▶ [TASK BRIEF] Count the lines in the items below that contain the string "рабочим", treating case as significant. Reply with the number only.

[PROVIDED DATA — start]

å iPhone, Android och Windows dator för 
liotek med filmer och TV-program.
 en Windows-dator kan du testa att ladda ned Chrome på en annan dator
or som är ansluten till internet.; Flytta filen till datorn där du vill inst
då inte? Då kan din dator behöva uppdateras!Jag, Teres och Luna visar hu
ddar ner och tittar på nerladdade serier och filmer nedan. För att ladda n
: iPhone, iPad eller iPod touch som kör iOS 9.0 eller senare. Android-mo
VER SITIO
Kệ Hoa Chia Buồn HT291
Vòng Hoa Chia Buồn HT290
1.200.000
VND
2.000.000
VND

[PROVIDED DATA — finish]
[PROVIDED DATA — start]

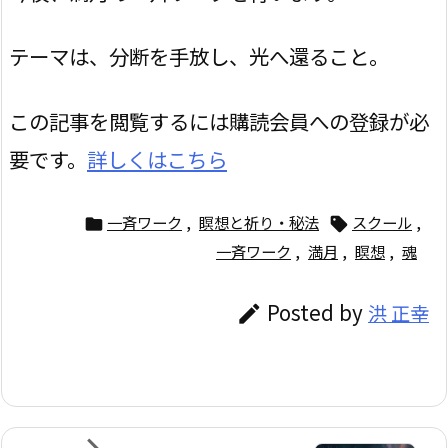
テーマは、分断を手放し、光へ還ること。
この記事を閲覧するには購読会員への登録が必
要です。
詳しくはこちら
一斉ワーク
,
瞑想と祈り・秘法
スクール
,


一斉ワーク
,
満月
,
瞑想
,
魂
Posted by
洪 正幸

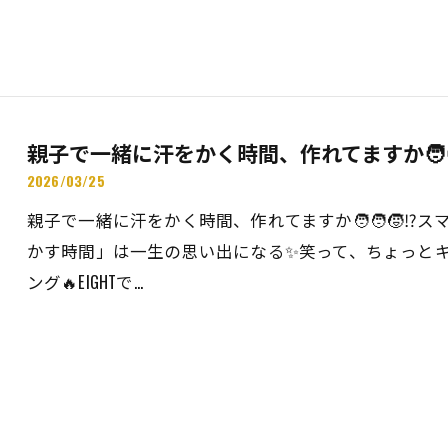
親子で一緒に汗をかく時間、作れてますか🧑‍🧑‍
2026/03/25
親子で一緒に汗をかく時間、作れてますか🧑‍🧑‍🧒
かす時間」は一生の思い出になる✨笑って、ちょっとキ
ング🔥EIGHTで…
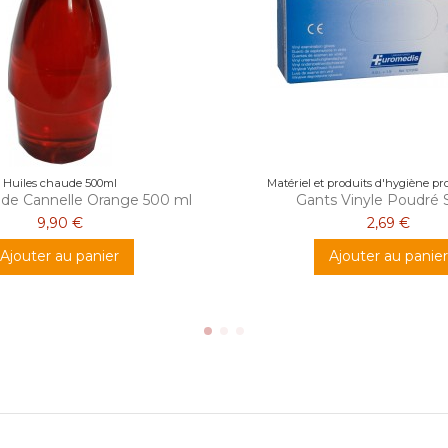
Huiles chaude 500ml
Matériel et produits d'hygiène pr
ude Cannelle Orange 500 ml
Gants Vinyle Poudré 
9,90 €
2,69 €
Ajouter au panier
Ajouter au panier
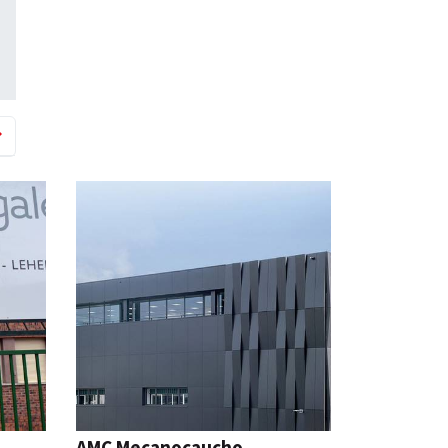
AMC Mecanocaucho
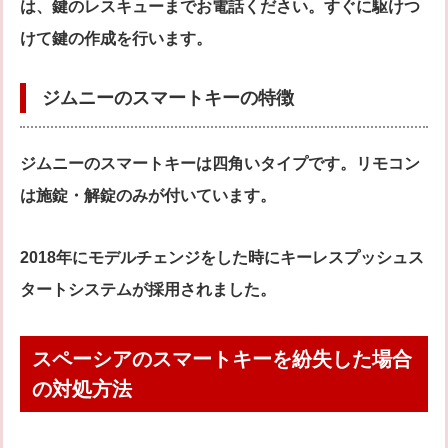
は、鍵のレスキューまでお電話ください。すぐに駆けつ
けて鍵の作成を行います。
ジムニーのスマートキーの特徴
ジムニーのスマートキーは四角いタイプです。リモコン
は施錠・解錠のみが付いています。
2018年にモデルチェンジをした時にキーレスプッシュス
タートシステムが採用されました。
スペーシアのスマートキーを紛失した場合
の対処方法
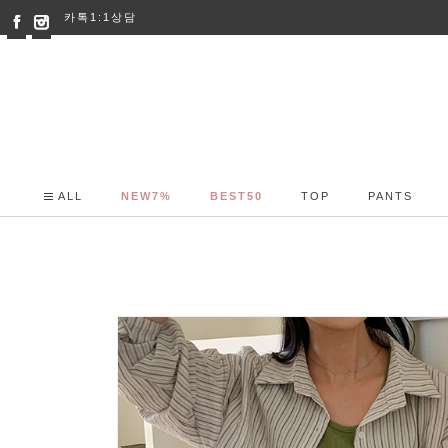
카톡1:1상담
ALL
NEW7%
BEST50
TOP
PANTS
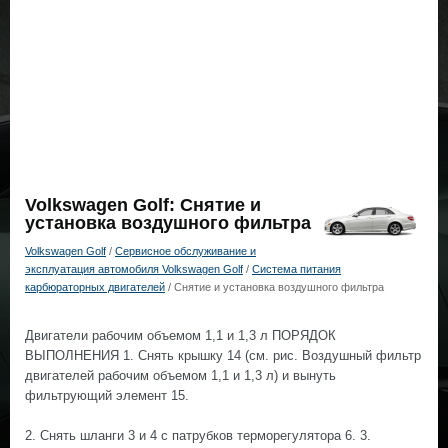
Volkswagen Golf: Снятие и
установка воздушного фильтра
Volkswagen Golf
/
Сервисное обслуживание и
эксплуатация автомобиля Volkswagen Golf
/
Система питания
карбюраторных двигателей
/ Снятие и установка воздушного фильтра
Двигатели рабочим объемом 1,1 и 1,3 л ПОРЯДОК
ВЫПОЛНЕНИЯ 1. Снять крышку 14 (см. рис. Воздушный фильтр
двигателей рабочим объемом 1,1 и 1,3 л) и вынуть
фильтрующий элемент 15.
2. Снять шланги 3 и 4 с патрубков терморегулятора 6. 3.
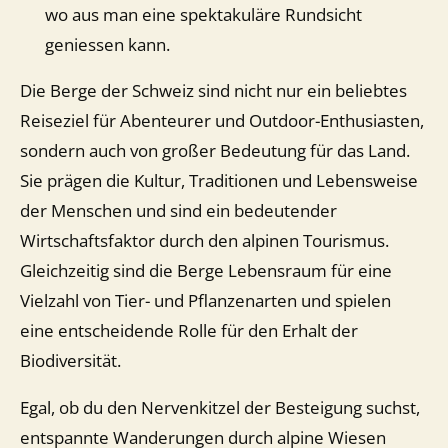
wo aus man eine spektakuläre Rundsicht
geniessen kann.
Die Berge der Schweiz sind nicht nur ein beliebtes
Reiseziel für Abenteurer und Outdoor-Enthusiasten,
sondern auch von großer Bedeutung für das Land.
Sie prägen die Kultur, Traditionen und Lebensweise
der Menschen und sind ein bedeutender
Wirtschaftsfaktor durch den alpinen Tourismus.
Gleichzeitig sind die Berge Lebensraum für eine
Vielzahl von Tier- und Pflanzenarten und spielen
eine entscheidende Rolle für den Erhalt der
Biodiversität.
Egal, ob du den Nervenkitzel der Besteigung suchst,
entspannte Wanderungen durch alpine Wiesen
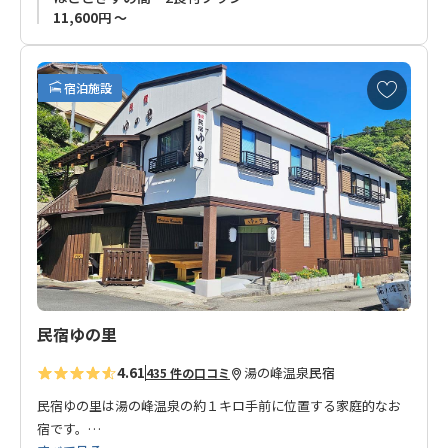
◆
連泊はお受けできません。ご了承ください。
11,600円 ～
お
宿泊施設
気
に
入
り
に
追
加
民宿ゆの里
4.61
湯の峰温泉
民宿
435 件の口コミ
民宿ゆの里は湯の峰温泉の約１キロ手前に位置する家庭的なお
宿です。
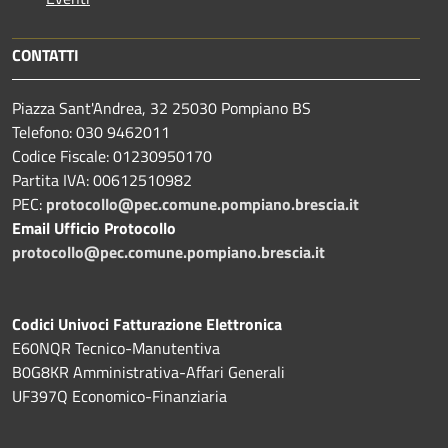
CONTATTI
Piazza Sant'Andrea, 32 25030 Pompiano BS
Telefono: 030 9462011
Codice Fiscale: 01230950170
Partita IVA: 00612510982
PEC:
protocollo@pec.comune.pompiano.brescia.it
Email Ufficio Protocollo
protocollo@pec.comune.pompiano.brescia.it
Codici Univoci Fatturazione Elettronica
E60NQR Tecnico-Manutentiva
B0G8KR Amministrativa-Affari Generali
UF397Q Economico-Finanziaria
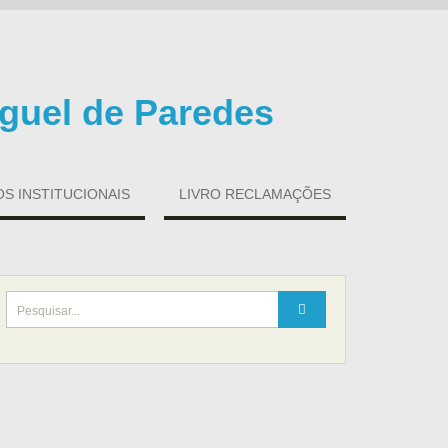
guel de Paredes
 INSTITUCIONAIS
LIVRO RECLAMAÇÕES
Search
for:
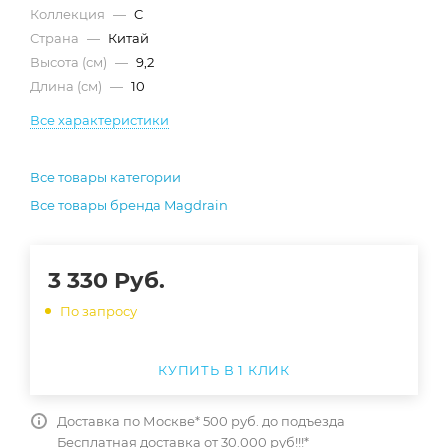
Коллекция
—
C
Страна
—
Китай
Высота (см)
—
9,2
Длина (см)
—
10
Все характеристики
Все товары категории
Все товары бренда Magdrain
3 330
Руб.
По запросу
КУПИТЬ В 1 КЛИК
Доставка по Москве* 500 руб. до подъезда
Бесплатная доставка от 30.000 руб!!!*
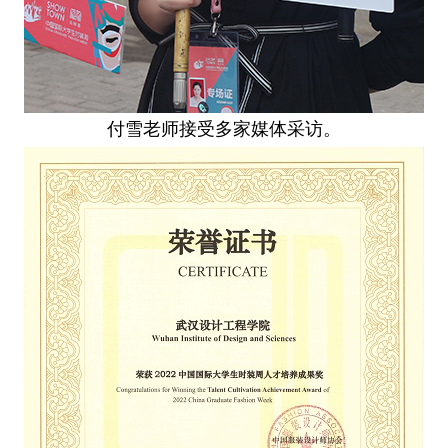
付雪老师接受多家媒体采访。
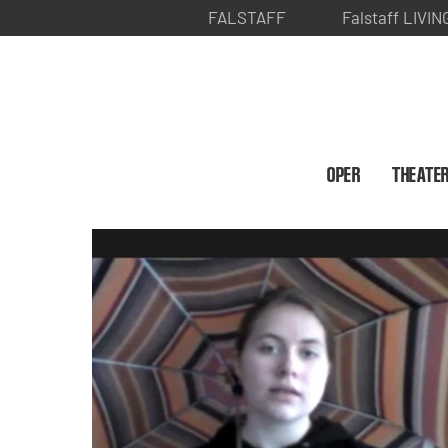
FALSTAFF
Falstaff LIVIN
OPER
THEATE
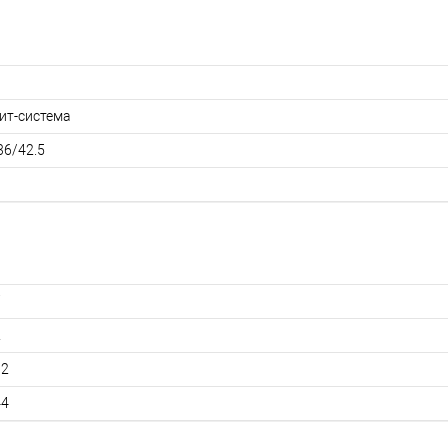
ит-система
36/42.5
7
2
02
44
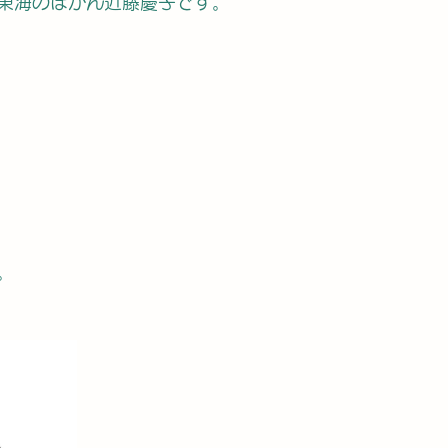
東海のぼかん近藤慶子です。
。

[PROVIDED DATA — finish]

▶ [ANSWER] 2